- Procter & Gamble's Gillette brand has racked up more than 1.5 million mentions across blogs, forums, news sites and social media since debuting its "We Believe" ad that addresses toxic masculinity and makes direct reference to the #MeToo movement, according to an analysis by Talkwalker shared with Marketing Dive. The men's razor maker garnered 1.1 million of those mentions within the first 24 hours of the ad's Jan. 14 launch, a 214.9% increase in mentions for the brand compared to the previous 24-hour period. The hashtag attached to the campaign, #TheBestMenCanBe, was also used more than 187,400 times.
- In a separate Toluna Insights survey of 506 respondents emailed to Marketing Dive, 79.6% said they liked the ad and 51.4% believed it had the ability to bring change to the industry. While 76.9% felt hopeful about the future after viewing the ad, only about 34% said it made them want to purchase Gillette products. Nearly 60% of respondent said they believed that they would remember the ad in three or four months.
- Gillette's campaign additionally over-indexed in targeting across social platforms for the 19-24 age demo at 34% compared to 11% for the brand's general targeting aimed at the age group, per data from BrandTotal provided to Marketing Dive. BrandTotal revealed that targeted audiences for the ad were 51% female and 49% male. The firm found that 63% of consumer sentiment about the ad on social media was negative, 29% was neutral and just 8% was positive.

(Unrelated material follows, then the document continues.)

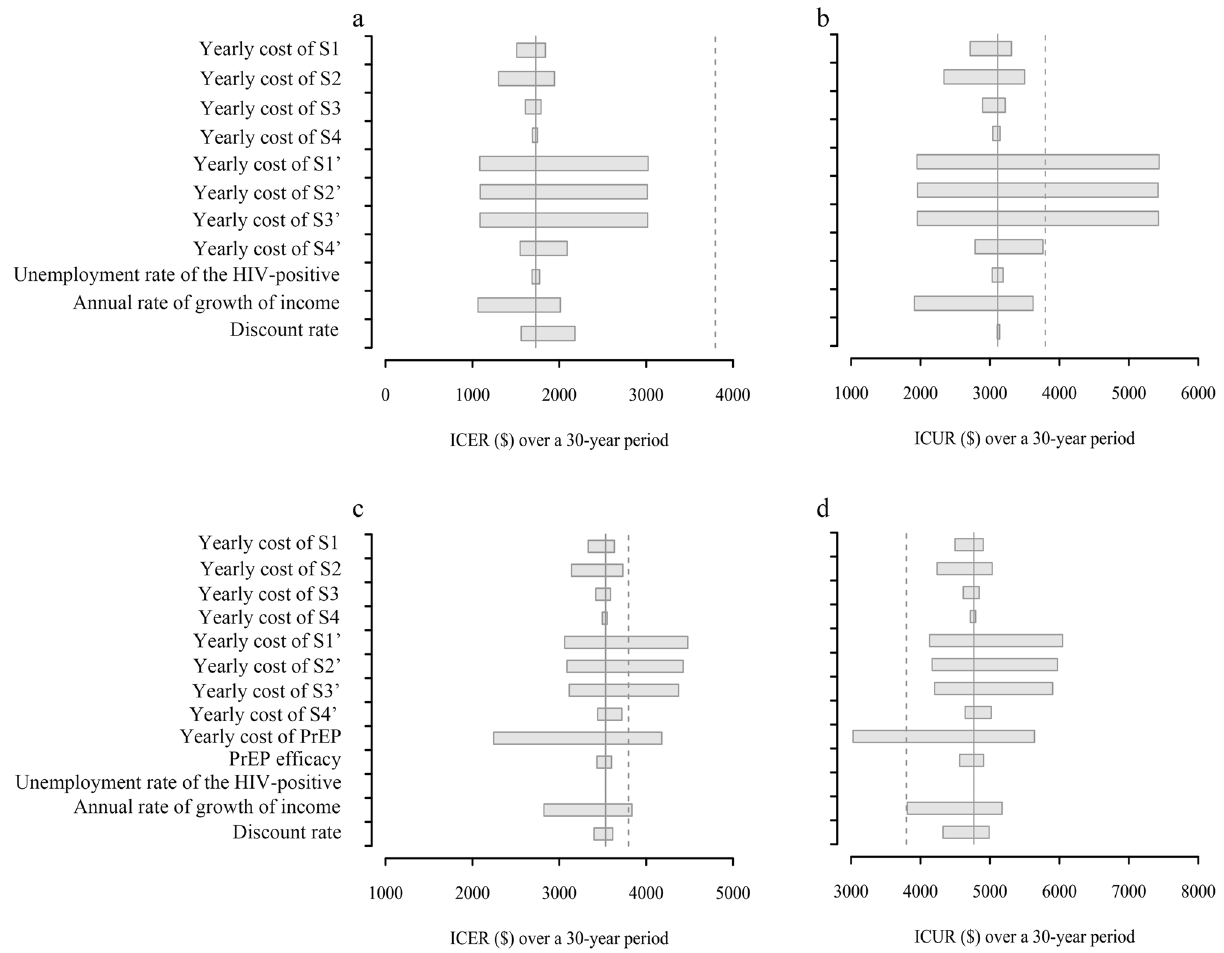
Figure 5. Outcomes of one-way analysis. We calculated the impacts of specific cost and transmission-related variables on ( a ) ICER in early-ART versus late-ART; ( b ) ICUR in early-ART versus late-ART; ( c ) ICER in short-term PrEP + early-ART versus late-ART; ( d ) ICUR in short-term PrEP + early-ART versus late-ART, over a 30-year period. The solid vertical grey line represents the results of the base case. The dashed vertical grey line represents the threshold ($3797) for being very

Responses both negative and positive to Gillette's ad have been fierce, with the volume of negativity appearing to outweigh the positive, based on multiple sentiment analyses. One thing that can't be denied is that the P&G brand has commanded the online marketing conversation for several days now, which could prove the "no PR is bad PR" adage true for the legacy razor maker.

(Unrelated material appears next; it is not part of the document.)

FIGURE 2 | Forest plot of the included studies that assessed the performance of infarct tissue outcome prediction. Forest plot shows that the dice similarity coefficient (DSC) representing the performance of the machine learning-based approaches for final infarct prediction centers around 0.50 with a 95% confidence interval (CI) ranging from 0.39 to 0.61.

The memorability of "We Believe" uncovered by Toluna could be a key metric to track as well. Gillette might theoretically gain more net favorability over time as the initial furor over the ad dies down and the message continues to stick with consumers months after first viewing it.

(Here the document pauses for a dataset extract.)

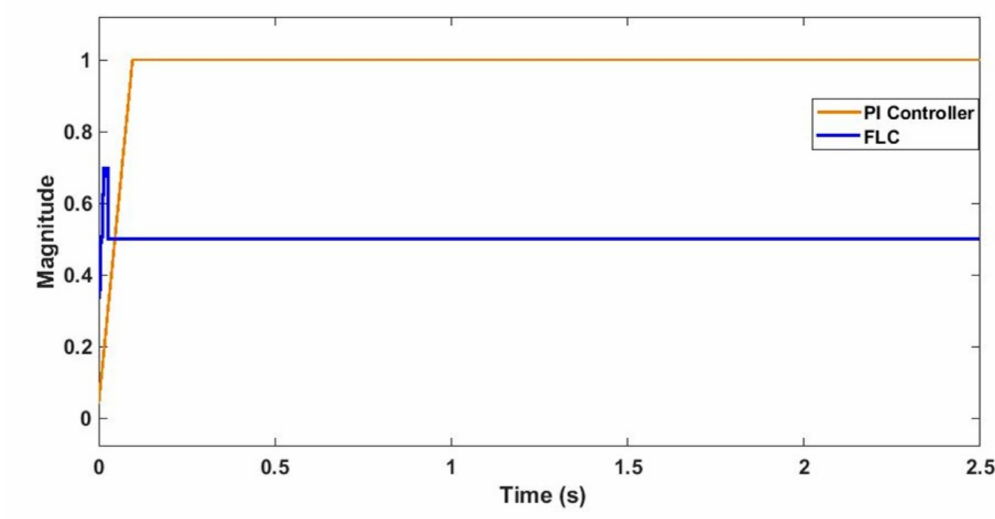
Figure 12. Comparison of step responses of PI controller and FLC.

There's also sheer reach to consider. The "We Believe" video has been viewed more than 16.2 million times on YouTube at press time, sitting at No. 29 on the platform's trending page, though dislikes far outweigh likes. The brand's original tweet promoting the creative additionally has more than 25.4 million views, 208,000 retweets and 504,000 likes, suggesting it's potentially saw a warmer response on the social media site.
Despite going viral, the campaign, with messaging centered around redefining masculinity and curbing bullying and toxic masculinity, has proved divisive. It has been referred to as "feminist propaganda" by some viewers, while others have threatened to boycott the brand. By targeting the campaign at Gen Z, per BrandTotal, Gillette might resonate with younger consumers who are known for being more inclusive and shunning outdated stereotypes, as opposed to older men, who might take greater offense at the messaging.
Other recent brand campaigns are potentially indicative of how Gillette's ad will be received over the long term. Walmart-owned menswear brand Bonobos rolled out a similar push last summer that sought to evolve traditional definitions of masculinity. The effort was met with intense backlash, including a deluge of negative comments and dislikes. However, the company defended the work, which racked up a good deal of viewership and won an award from YouTube at the end of 2018 for a brand campaign that rewrote the rules.
In any case, these types of efforts show marketers continue to make more concentrated efforts to meet a consumer demand for more politically and socially active brand advertising. Sixty-four percent of surveyed global consumers base decisions on which brands to purchase from or boycott based on political or social leanings, according to the 2018 Edelman Earned Brand study.